[RECORDS SHOWN]

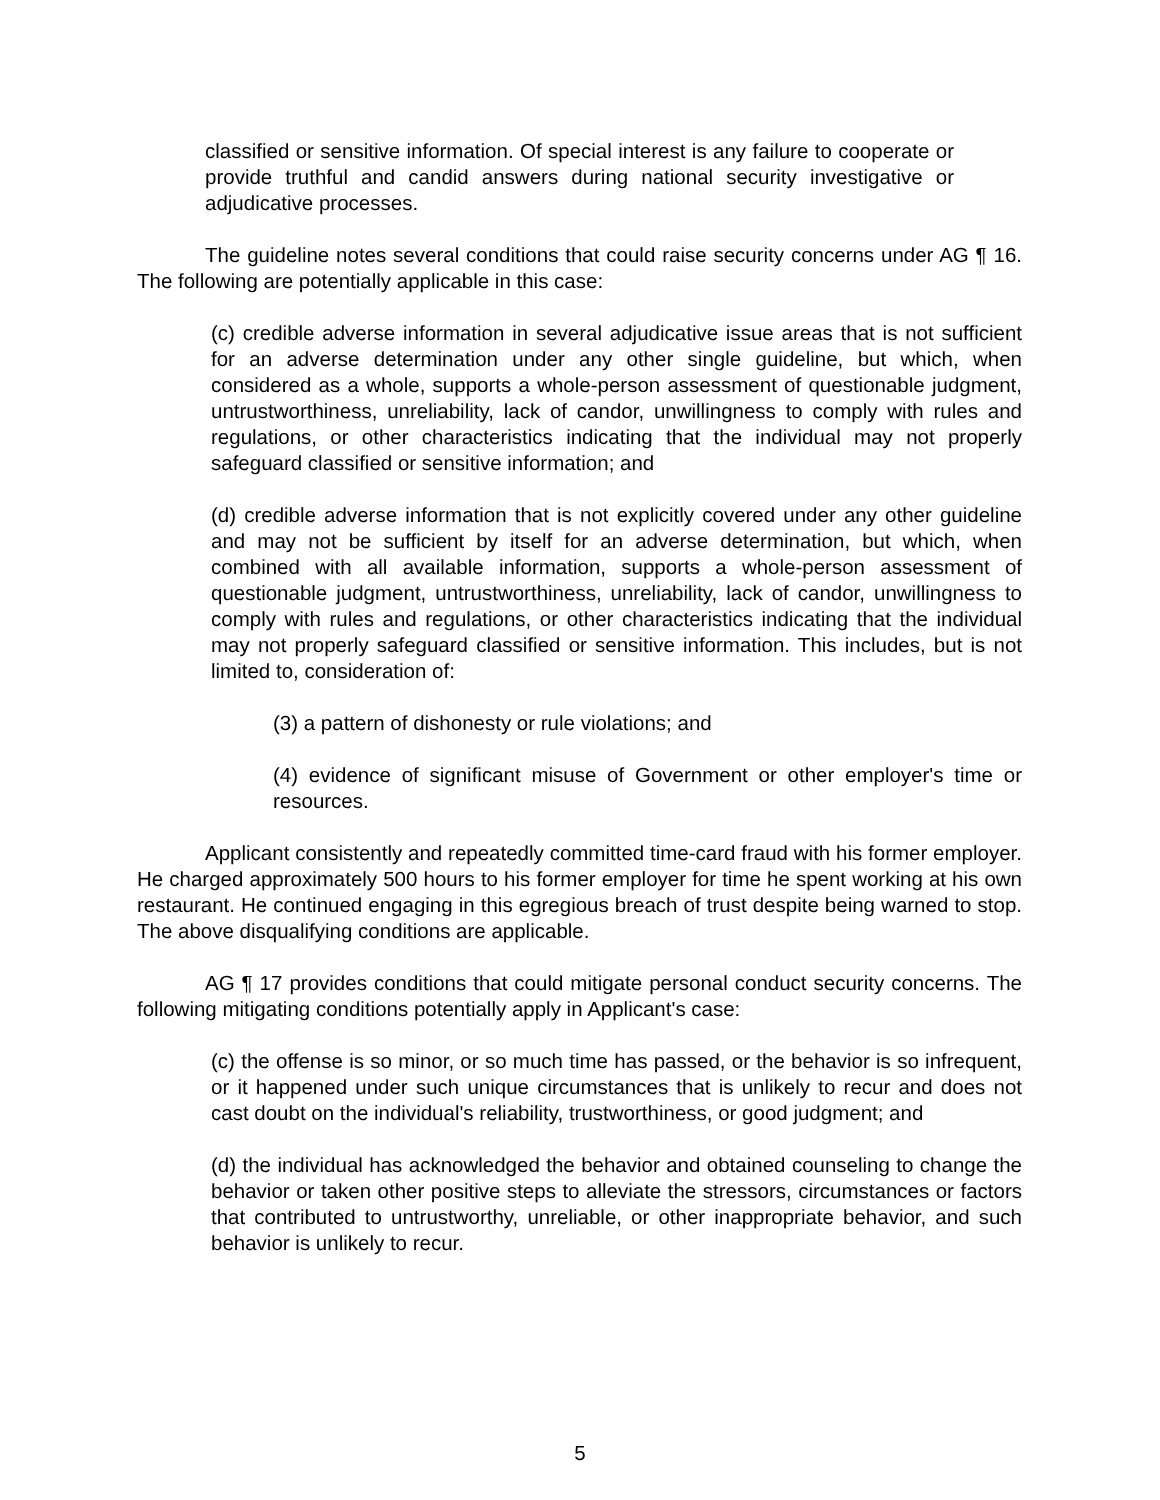classified or sensitive information. Of special interest is any failure to cooperate or provide truthful and candid answers during national security investigative or adjudicative processes.
The guideline notes several conditions that could raise security concerns under AG ¶ 16. The following are potentially applicable in this case:
(c) credible adverse information in several adjudicative issue areas that is not sufficient for an adverse determination under any other single guideline, but which, when considered as a whole, supports a whole-person assessment of questionable judgment, untrustworthiness, unreliability, lack of candor, unwillingness to comply with rules and regulations, or other characteristics indicating that the individual may not properly safeguard classified or sensitive information; and
(d) credible adverse information that is not explicitly covered under any other guideline and may not be sufficient by itself for an adverse determination, but which, when combined with all available information, supports a whole-person assessment of questionable judgment, untrustworthiness, unreliability, lack of candor, unwillingness to comply with rules and regulations, or other characteristics indicating that the individual may not properly safeguard classified or sensitive information. This includes, but is not limited to, consideration of:
(3) a pattern of dishonesty or rule violations; and
(4) evidence of significant misuse of Government or other employer's time or resources.
Applicant consistently and repeatedly committed time-card fraud with his former employer. He charged approximately 500 hours to his former employer for time he spent working at his own restaurant. He continued engaging in this egregious breach of trust despite being warned to stop. The above disqualifying conditions are applicable.
AG ¶ 17 provides conditions that could mitigate personal conduct security concerns. The following mitigating conditions potentially apply in Applicant's case:
(c) the offense is so minor, or so much time has passed, or the behavior is so infrequent, or it happened under such unique circumstances that is unlikely to recur and does not cast doubt on the individual's reliability, trustworthiness, or good judgment; and
(d) the individual has acknowledged the behavior and obtained counseling to change the behavior or taken other positive steps to alleviate the stressors, circumstances or factors that contributed to untrustworthy, unreliable, or other inappropriate behavior, and such behavior is unlikely to recur.
5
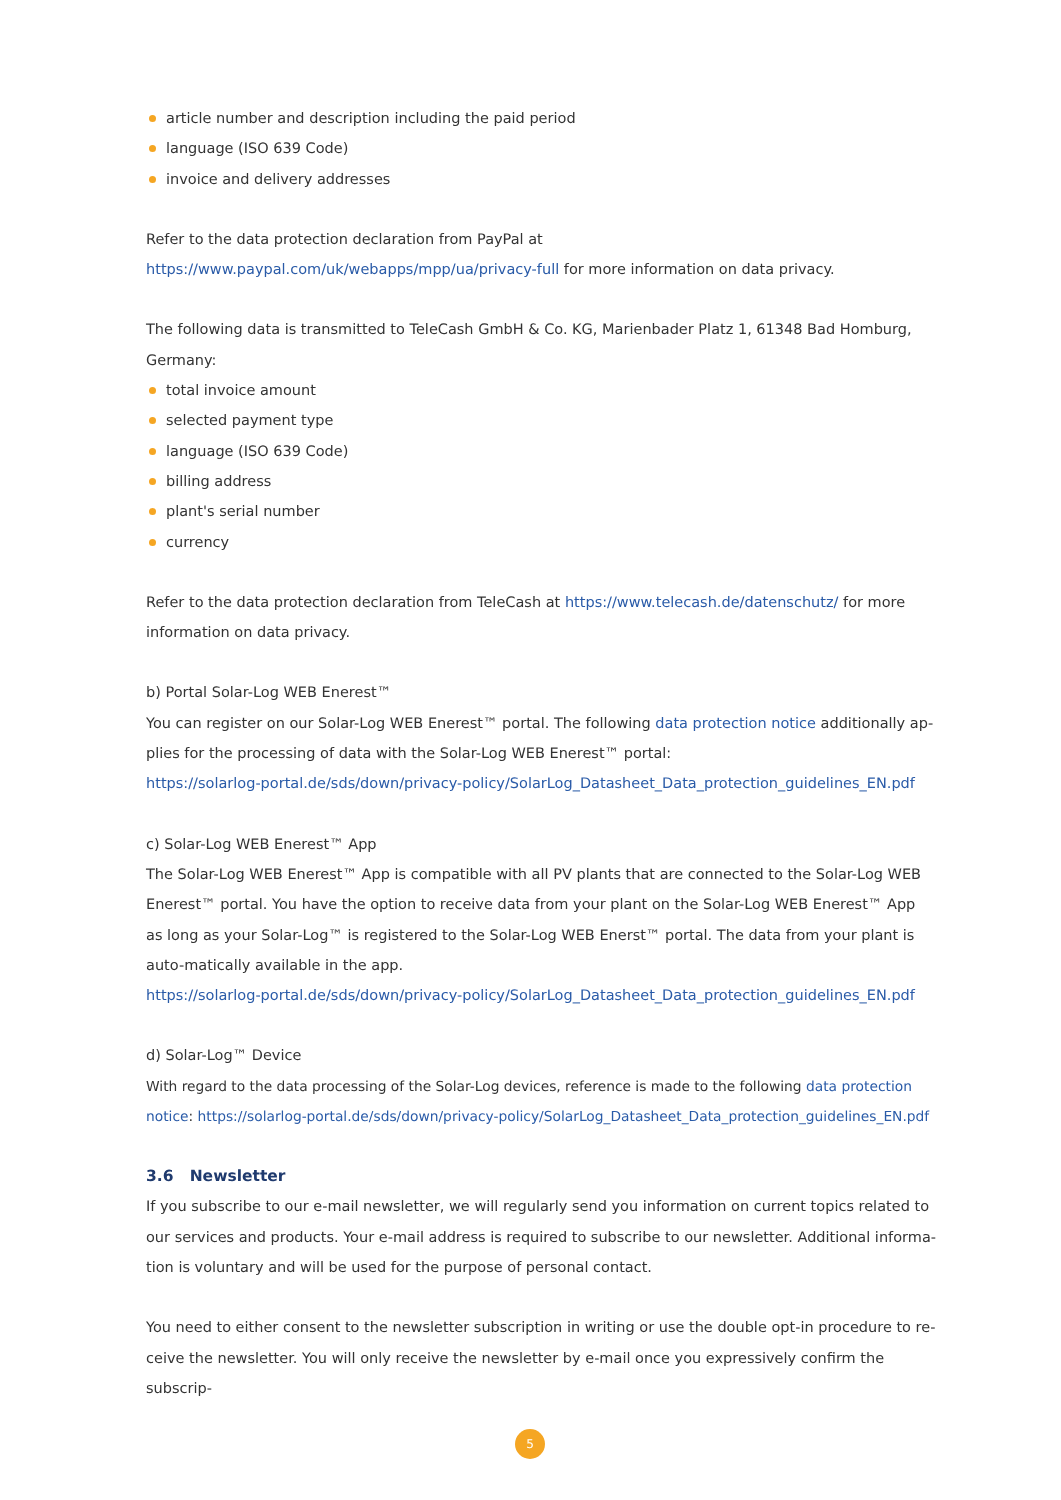article number and description including the paid period
language (ISO 639 Code)
invoice and delivery addresses
Refer to the data protection declaration from PayPal at https://www.paypal.com/uk/webapps/mpp/ua/privacy-full for more information on data privacy.
The following data is transmitted to TeleCash GmbH & Co. KG, Marienbader Platz 1, 61348 Bad Homburg, Germany:
total invoice amount
selected payment type
language (ISO 639 Code)
billing address
plant's serial number
currency
Refer to the data protection declaration from TeleCash at https://www.telecash.de/datenschutz/ for more information on data privacy.
b) Portal Solar-Log WEB Enerest™
You can register on our Solar-Log WEB Enerest™ portal. The following data protection notice additionally ap-plies for the processing of data with the Solar-Log WEB Enerest™ portal:
https://solarlog-portal.de/sds/down/privacy-policy/SolarLog_Datasheet_Data_protection_guidelines_EN.pdf
c) Solar-Log WEB Enerest™ App
The Solar-Log WEB Enerest™ App is compatible with all PV plants that are connected to the Solar-Log WEB Enerest™ portal. You have the option to receive data from your plant on the Solar-Log WEB Enerest™ App as long as your Solar-Log™ is registered to the Solar-Log WEB Enerst™ portal. The data from your plant is auto-matically available in the app.
https://solarlog-portal.de/sds/down/privacy-policy/SolarLog_Datasheet_Data_protection_guidelines_EN.pdf
d) Solar-Log™ Device
With regard to the data processing of the Solar-Log devices, reference is made to the following data protection notice: https://solarlog-portal.de/sds/down/privacy-policy/SolarLog_Datasheet_Data_protection_guidelines_EN.pdf
3.6 Newsletter
If you subscribe to our e-mail newsletter, we will regularly send you information on current topics related to our services and products. Your e-mail address is required to subscribe to our newsletter. Additional informa-tion is voluntary and will be used for the purpose of personal contact.
You need to either consent to the newsletter subscription in writing or use the double opt-in procedure to re-ceive the newsletter. You will only receive the newsletter by e-mail once you expressively confirm the subscrip-
5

[/RECORDS SHOWN]

THE TASK:
Could you reproduce, exactly as written, the lines running from the one with "If you subscribe" to the end of the entries above?

RESPONSE AREA:
If you subscribe to our e-mail newsletter, we will regularly send you information on current topics related to our services and products. Your e-mail address is required to subscribe to our newsletter. Additional informa-tion is voluntary and will be used for the purpose of personal contact.
You need to either consent to the newsletter subscription in writing or use the double opt-in procedure to re-ceive the newsletter. You will only receive the newsletter by e-mail once you expressively confirm the subscrip-
5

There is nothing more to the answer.